BEGIN SUPPLIED DATA
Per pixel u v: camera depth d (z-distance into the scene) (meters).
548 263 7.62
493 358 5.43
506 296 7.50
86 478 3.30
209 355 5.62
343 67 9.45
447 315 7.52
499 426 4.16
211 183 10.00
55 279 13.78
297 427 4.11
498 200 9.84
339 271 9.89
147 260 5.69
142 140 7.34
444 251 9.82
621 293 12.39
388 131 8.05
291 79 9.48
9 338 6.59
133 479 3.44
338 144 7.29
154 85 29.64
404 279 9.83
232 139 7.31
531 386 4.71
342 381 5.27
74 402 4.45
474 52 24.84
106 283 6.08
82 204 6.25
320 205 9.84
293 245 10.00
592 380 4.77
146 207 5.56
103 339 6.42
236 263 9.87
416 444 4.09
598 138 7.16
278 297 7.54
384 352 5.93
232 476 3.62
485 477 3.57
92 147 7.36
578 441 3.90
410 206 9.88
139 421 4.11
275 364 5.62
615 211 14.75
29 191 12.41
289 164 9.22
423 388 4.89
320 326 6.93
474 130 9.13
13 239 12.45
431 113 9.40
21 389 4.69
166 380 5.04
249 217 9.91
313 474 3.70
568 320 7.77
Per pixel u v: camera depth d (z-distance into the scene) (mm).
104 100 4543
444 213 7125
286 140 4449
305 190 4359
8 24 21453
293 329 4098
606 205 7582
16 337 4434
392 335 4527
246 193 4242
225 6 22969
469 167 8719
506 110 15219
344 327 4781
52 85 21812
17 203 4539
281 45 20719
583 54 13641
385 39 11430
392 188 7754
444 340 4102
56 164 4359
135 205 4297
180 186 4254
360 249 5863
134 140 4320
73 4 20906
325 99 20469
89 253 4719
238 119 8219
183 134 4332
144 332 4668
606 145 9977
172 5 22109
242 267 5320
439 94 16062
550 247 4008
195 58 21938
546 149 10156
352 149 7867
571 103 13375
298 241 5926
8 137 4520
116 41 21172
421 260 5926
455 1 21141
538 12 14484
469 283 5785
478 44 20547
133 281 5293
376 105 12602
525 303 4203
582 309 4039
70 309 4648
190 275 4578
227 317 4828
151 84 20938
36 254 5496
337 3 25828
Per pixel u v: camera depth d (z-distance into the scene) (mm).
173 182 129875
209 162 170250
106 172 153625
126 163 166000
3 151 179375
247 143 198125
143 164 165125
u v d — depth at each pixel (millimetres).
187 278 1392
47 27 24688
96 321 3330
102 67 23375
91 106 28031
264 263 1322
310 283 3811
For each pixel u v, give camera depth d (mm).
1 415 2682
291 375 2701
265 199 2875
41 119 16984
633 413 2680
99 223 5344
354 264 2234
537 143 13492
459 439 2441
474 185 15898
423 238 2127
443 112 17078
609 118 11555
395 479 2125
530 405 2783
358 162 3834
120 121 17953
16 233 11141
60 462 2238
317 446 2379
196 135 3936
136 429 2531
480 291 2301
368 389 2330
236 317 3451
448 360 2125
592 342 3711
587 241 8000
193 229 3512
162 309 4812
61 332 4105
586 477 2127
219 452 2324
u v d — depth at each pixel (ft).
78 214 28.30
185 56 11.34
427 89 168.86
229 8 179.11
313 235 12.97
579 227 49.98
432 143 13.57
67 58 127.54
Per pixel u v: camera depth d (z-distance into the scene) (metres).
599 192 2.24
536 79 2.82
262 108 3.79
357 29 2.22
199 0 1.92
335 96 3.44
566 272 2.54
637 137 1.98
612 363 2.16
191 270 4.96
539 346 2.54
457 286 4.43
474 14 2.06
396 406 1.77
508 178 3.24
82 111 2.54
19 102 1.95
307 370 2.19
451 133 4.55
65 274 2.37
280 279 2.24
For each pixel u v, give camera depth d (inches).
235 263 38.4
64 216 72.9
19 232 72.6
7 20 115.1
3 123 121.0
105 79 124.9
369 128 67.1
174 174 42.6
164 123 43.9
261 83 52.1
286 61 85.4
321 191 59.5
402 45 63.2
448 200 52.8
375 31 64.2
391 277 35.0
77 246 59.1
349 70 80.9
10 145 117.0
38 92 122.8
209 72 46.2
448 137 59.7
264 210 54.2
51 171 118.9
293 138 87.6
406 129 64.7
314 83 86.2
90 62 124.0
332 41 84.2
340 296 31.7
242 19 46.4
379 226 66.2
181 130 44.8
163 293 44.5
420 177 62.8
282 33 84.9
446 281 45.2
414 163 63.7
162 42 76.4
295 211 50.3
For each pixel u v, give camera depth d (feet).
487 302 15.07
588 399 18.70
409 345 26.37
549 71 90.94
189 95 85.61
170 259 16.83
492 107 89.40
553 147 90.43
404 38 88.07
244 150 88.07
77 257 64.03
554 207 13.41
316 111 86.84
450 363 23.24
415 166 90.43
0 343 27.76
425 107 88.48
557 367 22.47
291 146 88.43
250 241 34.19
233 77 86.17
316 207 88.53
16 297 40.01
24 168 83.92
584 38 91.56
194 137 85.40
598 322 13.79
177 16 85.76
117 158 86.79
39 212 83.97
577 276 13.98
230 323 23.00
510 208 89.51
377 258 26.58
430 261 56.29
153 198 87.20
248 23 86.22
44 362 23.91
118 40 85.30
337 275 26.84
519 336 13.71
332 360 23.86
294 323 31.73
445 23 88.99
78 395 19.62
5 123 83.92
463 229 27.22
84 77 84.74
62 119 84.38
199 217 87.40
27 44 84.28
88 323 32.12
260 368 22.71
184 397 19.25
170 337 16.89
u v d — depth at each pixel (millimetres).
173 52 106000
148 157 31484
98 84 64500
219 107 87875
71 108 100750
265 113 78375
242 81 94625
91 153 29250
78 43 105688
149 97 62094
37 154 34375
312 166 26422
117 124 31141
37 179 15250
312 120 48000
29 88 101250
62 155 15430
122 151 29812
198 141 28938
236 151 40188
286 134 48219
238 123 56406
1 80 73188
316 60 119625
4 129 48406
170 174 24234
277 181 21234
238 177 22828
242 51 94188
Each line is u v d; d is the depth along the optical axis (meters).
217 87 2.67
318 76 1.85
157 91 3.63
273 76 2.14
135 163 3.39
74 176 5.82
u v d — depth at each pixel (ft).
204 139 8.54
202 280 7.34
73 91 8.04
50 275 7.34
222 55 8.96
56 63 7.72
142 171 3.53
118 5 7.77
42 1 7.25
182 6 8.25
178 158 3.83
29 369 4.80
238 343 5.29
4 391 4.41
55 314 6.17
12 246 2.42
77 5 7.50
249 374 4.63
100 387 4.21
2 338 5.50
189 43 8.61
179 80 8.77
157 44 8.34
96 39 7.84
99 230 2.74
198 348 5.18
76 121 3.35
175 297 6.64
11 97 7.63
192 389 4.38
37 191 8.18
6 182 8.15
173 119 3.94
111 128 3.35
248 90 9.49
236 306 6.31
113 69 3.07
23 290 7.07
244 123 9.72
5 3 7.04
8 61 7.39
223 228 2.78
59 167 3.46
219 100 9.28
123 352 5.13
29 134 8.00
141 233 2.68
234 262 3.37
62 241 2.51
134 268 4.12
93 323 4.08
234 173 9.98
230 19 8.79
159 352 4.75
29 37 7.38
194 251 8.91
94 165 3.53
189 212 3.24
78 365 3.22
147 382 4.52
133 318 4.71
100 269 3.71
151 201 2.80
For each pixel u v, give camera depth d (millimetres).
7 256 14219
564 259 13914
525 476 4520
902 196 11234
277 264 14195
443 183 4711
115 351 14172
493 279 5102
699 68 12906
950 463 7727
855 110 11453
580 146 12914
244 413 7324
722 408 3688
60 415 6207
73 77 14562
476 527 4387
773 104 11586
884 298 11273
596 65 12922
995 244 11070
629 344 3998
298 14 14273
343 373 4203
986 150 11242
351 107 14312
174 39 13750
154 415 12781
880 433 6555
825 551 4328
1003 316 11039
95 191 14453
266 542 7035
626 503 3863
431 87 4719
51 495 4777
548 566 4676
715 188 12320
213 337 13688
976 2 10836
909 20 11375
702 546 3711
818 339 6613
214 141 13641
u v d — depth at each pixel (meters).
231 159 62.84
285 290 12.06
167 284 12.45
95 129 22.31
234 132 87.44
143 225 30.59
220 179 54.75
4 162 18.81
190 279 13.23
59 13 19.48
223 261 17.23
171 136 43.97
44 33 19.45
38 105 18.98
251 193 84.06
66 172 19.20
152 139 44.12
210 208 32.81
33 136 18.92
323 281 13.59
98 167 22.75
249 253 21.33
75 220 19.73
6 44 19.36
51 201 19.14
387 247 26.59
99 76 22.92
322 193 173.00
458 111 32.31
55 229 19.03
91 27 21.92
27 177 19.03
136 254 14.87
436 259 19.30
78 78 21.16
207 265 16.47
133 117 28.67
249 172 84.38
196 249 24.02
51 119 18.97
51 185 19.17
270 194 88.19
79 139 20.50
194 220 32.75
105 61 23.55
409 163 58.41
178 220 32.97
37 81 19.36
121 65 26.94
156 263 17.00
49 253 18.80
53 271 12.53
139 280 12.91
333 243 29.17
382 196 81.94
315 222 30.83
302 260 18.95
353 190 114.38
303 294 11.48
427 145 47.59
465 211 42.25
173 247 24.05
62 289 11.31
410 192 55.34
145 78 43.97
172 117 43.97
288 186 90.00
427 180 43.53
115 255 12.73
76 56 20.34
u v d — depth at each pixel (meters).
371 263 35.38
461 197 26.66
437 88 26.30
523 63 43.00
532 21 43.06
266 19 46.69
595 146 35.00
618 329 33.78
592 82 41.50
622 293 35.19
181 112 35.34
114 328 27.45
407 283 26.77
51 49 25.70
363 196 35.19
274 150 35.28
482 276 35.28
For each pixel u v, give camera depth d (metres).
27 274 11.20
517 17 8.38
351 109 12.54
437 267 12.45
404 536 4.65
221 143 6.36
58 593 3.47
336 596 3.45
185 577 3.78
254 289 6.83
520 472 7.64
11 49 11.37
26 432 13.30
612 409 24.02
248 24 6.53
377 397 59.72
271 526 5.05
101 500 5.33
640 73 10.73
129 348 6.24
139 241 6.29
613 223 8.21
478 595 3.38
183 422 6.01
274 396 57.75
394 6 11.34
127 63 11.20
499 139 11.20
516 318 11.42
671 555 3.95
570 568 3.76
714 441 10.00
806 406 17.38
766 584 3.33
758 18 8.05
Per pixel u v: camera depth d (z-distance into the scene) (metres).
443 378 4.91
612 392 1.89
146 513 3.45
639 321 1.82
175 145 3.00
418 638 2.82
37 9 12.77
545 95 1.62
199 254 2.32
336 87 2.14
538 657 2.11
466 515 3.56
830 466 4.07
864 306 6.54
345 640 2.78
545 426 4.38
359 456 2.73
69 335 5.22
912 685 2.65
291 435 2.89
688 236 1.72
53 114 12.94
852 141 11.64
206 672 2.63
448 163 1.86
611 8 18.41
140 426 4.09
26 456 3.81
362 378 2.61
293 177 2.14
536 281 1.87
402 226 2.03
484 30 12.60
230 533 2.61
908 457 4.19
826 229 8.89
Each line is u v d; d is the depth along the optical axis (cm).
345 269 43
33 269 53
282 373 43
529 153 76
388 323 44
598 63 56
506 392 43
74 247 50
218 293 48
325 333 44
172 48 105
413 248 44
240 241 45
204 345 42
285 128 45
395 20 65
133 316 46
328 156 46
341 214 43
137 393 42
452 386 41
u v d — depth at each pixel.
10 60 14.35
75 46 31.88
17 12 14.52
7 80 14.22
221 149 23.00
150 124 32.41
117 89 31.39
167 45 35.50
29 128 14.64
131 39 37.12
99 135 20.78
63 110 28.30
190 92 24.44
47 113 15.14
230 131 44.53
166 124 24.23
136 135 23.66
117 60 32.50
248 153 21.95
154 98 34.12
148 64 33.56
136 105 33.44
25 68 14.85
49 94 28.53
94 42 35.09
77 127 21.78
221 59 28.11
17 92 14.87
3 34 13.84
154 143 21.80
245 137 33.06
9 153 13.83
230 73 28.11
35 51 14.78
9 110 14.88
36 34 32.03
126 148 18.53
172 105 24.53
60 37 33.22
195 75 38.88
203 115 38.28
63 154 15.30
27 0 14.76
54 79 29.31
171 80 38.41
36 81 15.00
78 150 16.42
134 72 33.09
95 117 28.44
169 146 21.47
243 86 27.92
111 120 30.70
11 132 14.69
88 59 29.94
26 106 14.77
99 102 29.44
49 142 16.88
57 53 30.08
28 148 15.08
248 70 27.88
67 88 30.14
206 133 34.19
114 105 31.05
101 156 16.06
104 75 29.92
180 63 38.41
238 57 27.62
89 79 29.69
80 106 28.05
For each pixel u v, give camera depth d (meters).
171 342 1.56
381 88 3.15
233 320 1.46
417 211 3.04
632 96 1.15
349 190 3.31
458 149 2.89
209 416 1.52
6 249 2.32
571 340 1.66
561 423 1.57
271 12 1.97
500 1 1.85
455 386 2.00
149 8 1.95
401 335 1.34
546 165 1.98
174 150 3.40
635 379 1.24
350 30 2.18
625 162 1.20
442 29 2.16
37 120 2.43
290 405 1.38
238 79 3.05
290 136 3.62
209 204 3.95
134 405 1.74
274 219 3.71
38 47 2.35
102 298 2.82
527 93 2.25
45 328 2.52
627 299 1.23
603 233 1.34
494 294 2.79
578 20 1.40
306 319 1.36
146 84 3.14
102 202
END SUPPLIED DATA
TO DO: Scan the records above for the word "axis". Show each line in which it appears.

SOLUTION FOR THIS TASK:
Each line is u v d; d is the depth along the optical axis (meters).
Each line is u v d; d is the depth along the optical axis (cm).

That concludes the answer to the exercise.